O técnico deixou mais ou menos claro que só a partir da oficialização passou a alinhavar ideias com os encarnados, quando o presidente tinha dito o contrário e até afirmado mais: que o clube não tinha ficado parado sem treinador. Isto depois de ter sublinhado que Mourinho seria o timoneiro esta época se não se tivesse decidido pelo Real Madrid.
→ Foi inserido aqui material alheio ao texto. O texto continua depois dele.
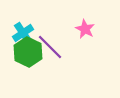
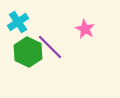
cyan cross: moved 5 px left, 11 px up
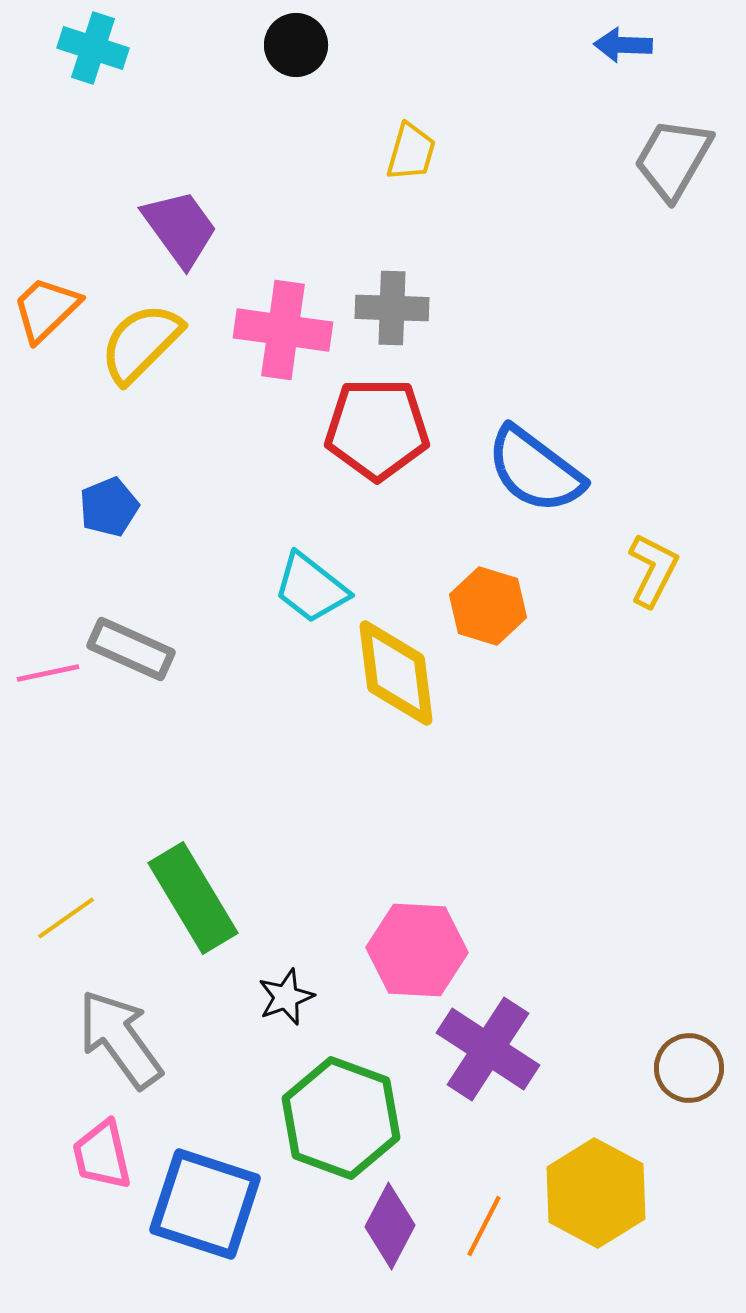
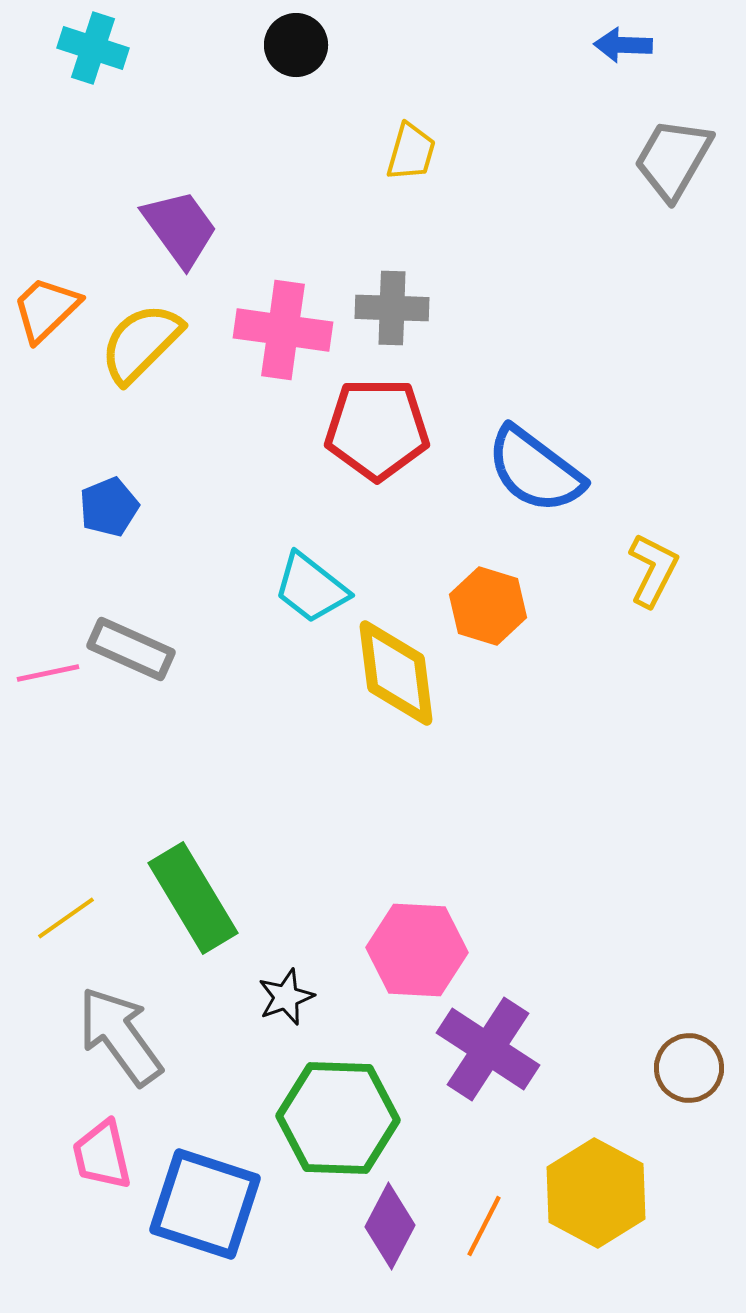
gray arrow: moved 3 px up
green hexagon: moved 3 px left; rotated 18 degrees counterclockwise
Primeiro, ainda não saiu nenhuma decisão da direção desportiva a não ser vender um jovem central, quando a equipa precisa de dois. Depois, mesmo que a anuência de um treinador seja importante, há jogadores que são transversais a qualquer um e a decisão pode e deve passar pelo clube. Sabendo-se da forte probabilidade de ser o último ano de Otamendi, as águias não fecharam um único negócio, nem como prevenção, ainda durante a temporada, nem depois da decisão do argentino. Para quem não esteve parado, disfarçou muito bem.
Por fim, Mourinho. Ainda que me pareça que não tenha sido bem assim, Rui Costa assumiu que o Special One iria ter mais um ano ou, pelo menos, começar a nova temporada. Só isso é preocupante. Revela falta de sensibilidade ou fraqueza na tomada de decisão para quem precisa de reforçar uma cultura vencedora que se tem esboroado nos últimos anos. É retirar responsabilidade da má época, que nem Liga dos Campeões garantiu, a quem se sentou no banco. E cujo fracasso, mesmo chegando a momentos de decisão onde costumava ser implacável, foi além da desculpa de sempre, a arbitragem, ou das de circunstância, o tal plantel que não teve à sua medida.
Rui Costa irá agora sentir que já fez o que era preciso e sair de cena, voltando para a sombra. Como sempre fez. À espera, pela enésima vez, que as coisas batam certo. Que Marco Silva sozinho consiga preencher tamanho vazio.